» Exercise directions
Identify each line of the listing below that contains the word "Adinolfi", and copy those lines.

» Material for this task
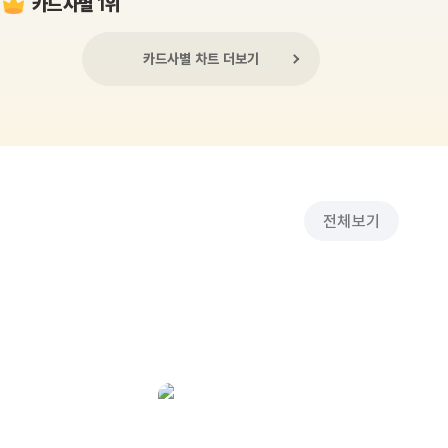
카드사별 1위
카드사별 차트 더보기
전체보기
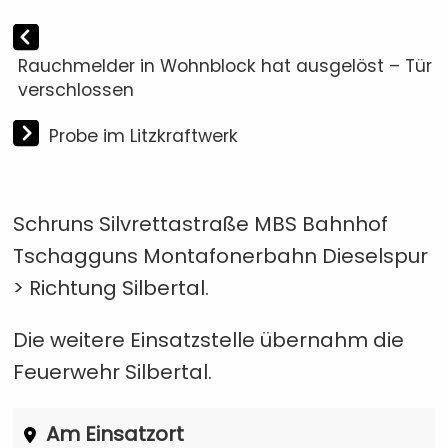
Rauchmelder in Wohnblock hat ausgelöst – Tür
verschlossen
Probe im Litzkraftwerk
Schruns Silvrettastraße MBS Bahnhof
Tschagguns Montafonerbahn Dieselspur
> Richtung Silbertal.
Die weitere Einsatzstelle übernahm die
Feuerwehr Silbertal
.
Am Einsatzort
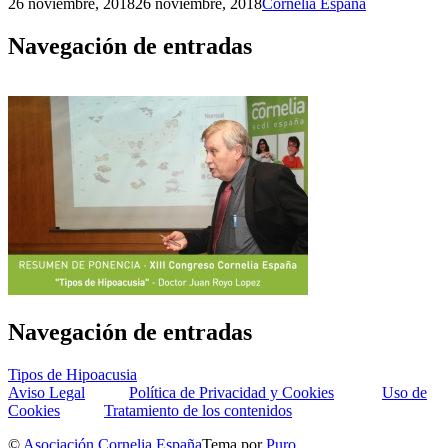
26 noviembre, 2018
26 noviembre, 2018
Cornelia España
Navegación de entradas
Navegación de entradas
Tipos de Hipoacusia
Aviso Legal
Política de Privacidad y Cookies
Uso de
Cookies
Tratamiento de los contenidos
©
Asociación Cornelia España
Tema por
Puro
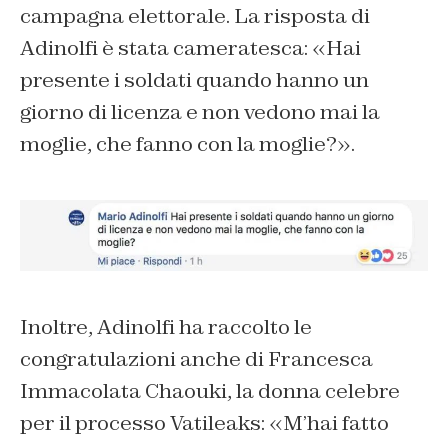
campagna elettorale. La risposta di
Adinolfi è stata cameratesca: «Hai
presente i soldati quando hanno un
giorno di licenza e non vedono mai la
moglie, che fanno con la moglie?».
Inoltre, Adinolfi ha raccolto le
congratulazioni anche di Francesca
Immacolata Chaouki, la donna celebre
per il processo Vatileaks: «M’hai fatto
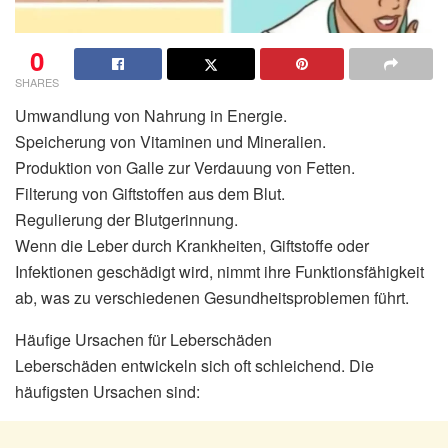
0
SHARES
Umwandlung von Nahrung in Energie.
Speicherung von Vitaminen und Mineralien.
Produktion von Galle zur Verdauung von Fetten.
Filterung von Giftstoffen aus dem Blut.
Regulierung der Blutgerinnung.
Wenn die Leber durch Krankheiten, Giftstoffe oder
Infektionen geschädigt wird, nimmt ihre Funktionsfähigkeit
ab, was zu verschiedenen Gesundheitsproblemen führt.
Häufige Ursachen für Leberschäden
Leberschäden entwickeln sich oft schleichend. Die
häufigsten Ursachen sind:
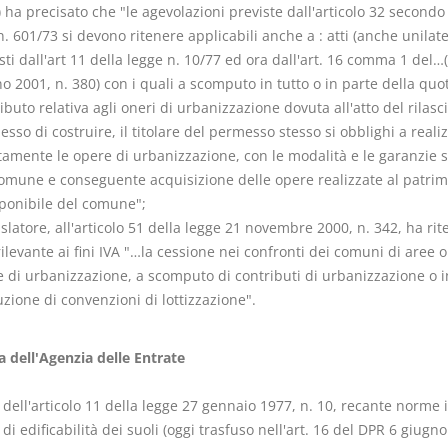
 ha precisato che "le agevolazioni previste dall'articolo 32 secon
. 601/73 si devono ritenere applicabili anche a : atti (anche unilater
sti dall'art 11 della legge n. 10/77 ed ora dall'art. 16 comma 1 del…
o 2001, n. 380) con i quali a scomputo in tutto o in parte della quo
ibuto relativa agli oneri di urbanizzazione dovuta all'atto del rilasc
sso di costruire, il titolare del permesso stesso si obblighi a reali
tamente le opere di urbanizzazione, con le modalità e le garanzie s
omune e conseguente acquisizione delle opere realizzate al patri
ponibile del comune";
gislatore, all'articolo 51 della legge 21 novembre 2000, n. 342, ha ri
ilevante ai fini IVA "…la cessione nei confronti dei comuni di aree o
 di urbanizzazione, a scomputo di contributi di urbanizzazione o i
zione di convenzioni di lottizzazione".
a dell'Agenzia delle Entrate
 dell'articolo 11 della legge 27 gennaio 1977, n. 10, recante norme 
di edificabilità dei suoli (oggi trasfuso nell'art. 16 del DPR 6 giugn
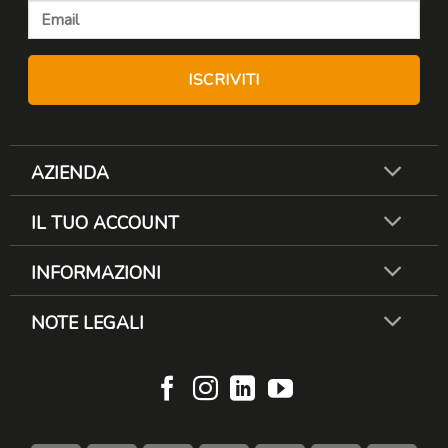
AZIENDA
IL TUO ACCOUNT
INFORMAZIONI
NOTE LEGALI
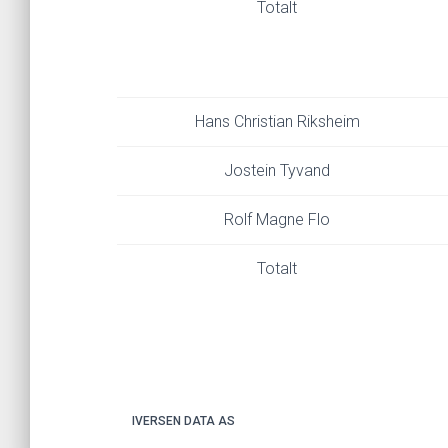
Totalt
Hans Christian Riksheim
Jostein Tyvand
Rolf Magne Flo
Totalt
IVERSEN DATA AS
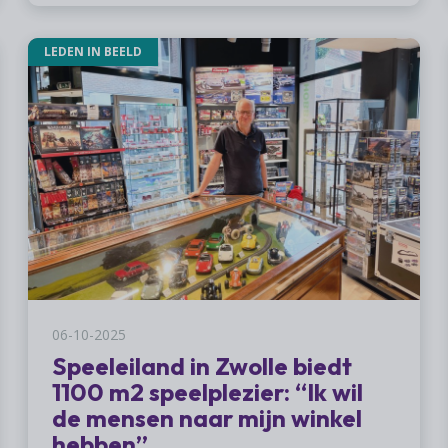
LEDEN IN BEELD
06-10-2025
Speeleiland in Zwolle biedt
1100 m2 speelplezier: “Ik wil
de mensen naar mijn winkel
hebben”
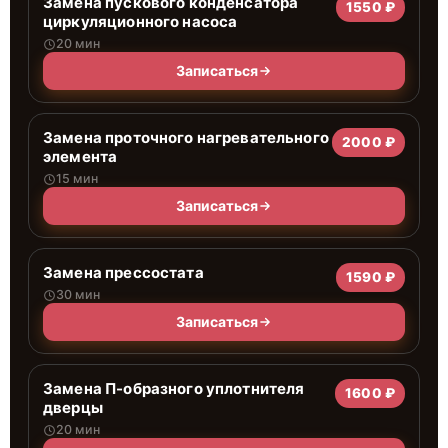
Замена пускового конденсатора
1550 ₽
циркуляционного насоса
20 мин
Записаться
Замена проточного нагревательного
2000 ₽
элемента
15 мин
Записаться
Замена прессостата
1590 ₽
30 мин
Записаться
Замена П-образного уплотнителя
1600 ₽
дверцы
20 мин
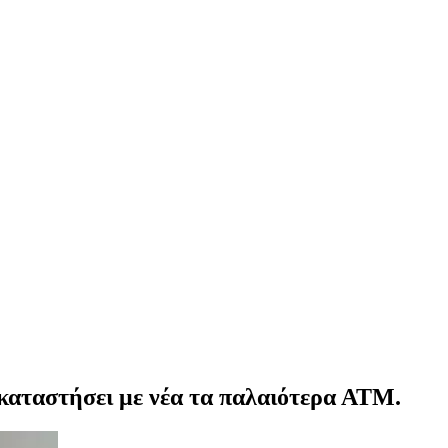
καταστήσει με νέα τα παλαιότερα ΑΤΜ.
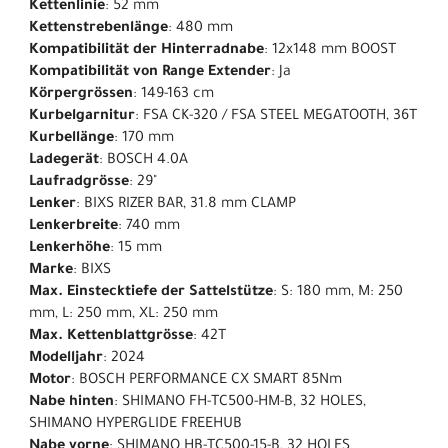
Kettenlinie
: 52 mm
Kettenstrebenlänge
: 480 mm
Kompatibilität der Hinterradnabe
: 12x148 mm BOOST
Kompatibilität von Range Extender
: Ja
Körpergrössen
: 149-163 cm
Kurbelgarnitur
: FSA CK-320 / FSA STEEL MEGATOOTH, 36T
Kurbellänge
: 170 mm
Ladegerät
: BOSCH 4.0A
Laufradgrösse
: 29"
Lenker
: BIXS RIZER BAR, 31.8 mm CLAMP
Lenkerbreite
: 740 mm
Lenkerhöhe
: 15 mm
Marke
: BIXS
Max. Einstecktiefe der Sattelstütze
: S: 180 mm, M: 250
mm, L: 250 mm, XL: 250 mm
Max. Kettenblattgrösse
: 42T
Modelljahr
: 2024
Motor
: BOSCH PERFORMANCE CX SMART 85Nm
Nabe hinten
: SHIMANO FH-TC500-HM-B, 32 HOLES,
SHIMANO HYPERGLIDE FREEHUB
Nabe vorne
: SHIMANO HB-TC500-15-B, 32 HOLES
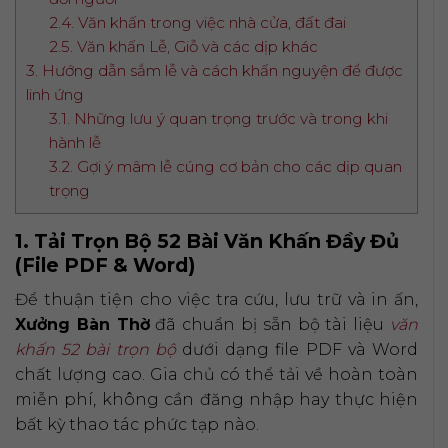
2.4. Văn khấn trong việc nhà cửa, đất đai
2.5. Văn khấn Lễ, Giỗ và các dịp khác
3. Hướng dẫn sắm lễ và cách khấn nguyện để được
linh ứng
3.1. Những lưu ý quan trọng trước và trong khi
hành lễ
3.2. Gợi ý mâm lễ cúng cơ bản cho các dịp quan
trọng
1. Tải Trọn Bộ 52 Bài Văn Khấn Đầy Đủ
(File PDF & Word)
Để thuận tiện cho việc tra cứu, lưu trữ và in ấn,
Xưởng Bàn Thờ
đã chuẩn bị sẵn bộ tài liệu
văn
khấn 52 bài trọn bộ
dưới dạng file PDF và Word
chất lượng cao. Gia chủ có thể tải về hoàn toàn
miễn phí, không cần đăng nhập hay thực hiện
bất kỳ thao tác phức tạp nào.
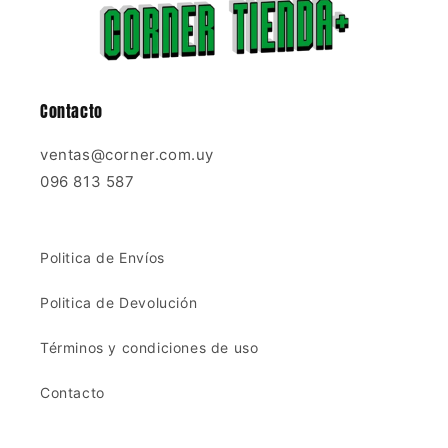
Contacto
ventas@corner.com.uy
096 813 587
Politica de Envíos
Politica de Devolución
Términos y condiciones de uso
Contacto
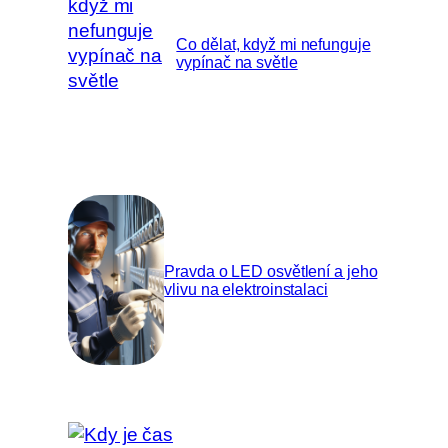
Co dělat, když mi nefunguje
vypínač na světle
Pravda o LED osvětlení a jeho
vlivu na elektroinstalaci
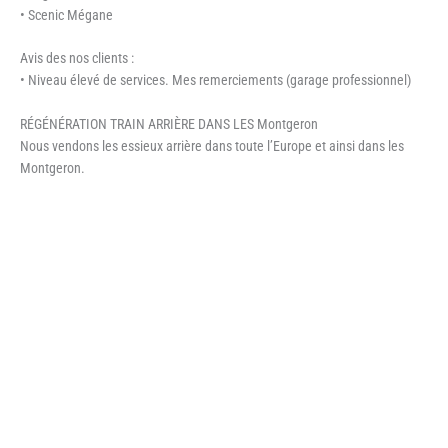
• Scenic Mégane
Avis des nos clients :
• Niveau élevé de services. Mes remerciements (garage professionnel)
RÉGÉNÉRATION TRAIN ARRIÈRE DANS LES Montgeron
Nous vendons les essieux arrière dans toute l’Europe et ainsi dans les
Montgeron.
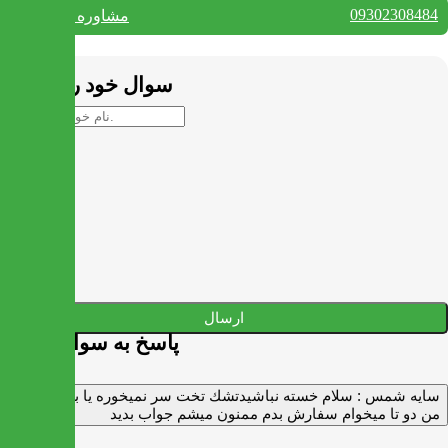
09302308484
مشاوره واتس آپ
بستن
سوال خود را بپرسید
ارسال
پاسخ به سوالات شما
سايه شمس :
سلام خسته نباشيدتشك تخت سر نميخوره يا برنميگرده
من دو تا ميخوام سفارش بدم ممنون ميشم جواب بديد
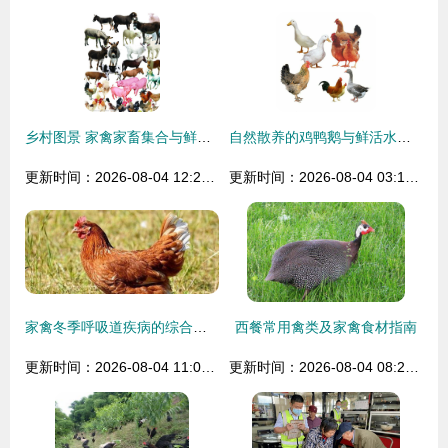
乡村图景 家禽家畜集合与鲜活水产品的田园诗篇
自然散养的鸡鸭鹅与鲜活水产品 真正的原生态之选
更新时间：2026-08-04 12:24:17
更新时间：2026-08-04 03:19:57
家禽冬季呼吸道疾病的综合防控策略
西餐常用禽类及家禽食材指南
更新时间：2026-08-04 11:05:56
更新时间：2026-08-04 08:28:42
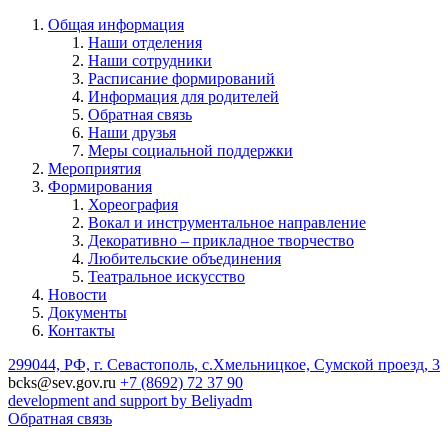
Общая информация
Наши отделения
Наши сотрудники
Расписание формирований
Информация для родителей
Обратная связь
Наши друзья
Меры социальной поддержки
Мероприятия
Формирования
Хореография
Вокал и инструментальное направление
Декоративно – прикладное творчество
Любительские объединения
Театральное искусство
Новости
Документы
Контакты
299044, РФ, г. Севастополь, с.Хмельницкое, Сумской проезд, 3
bcks@sev.gov.ru
+7 (8692) 72 37 90
development and support by Beliyadm
Обратная связь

» Your solution
Adinolfi è stata cameratesca: «Hai
Inoltre, Adinolfi ha raccolto le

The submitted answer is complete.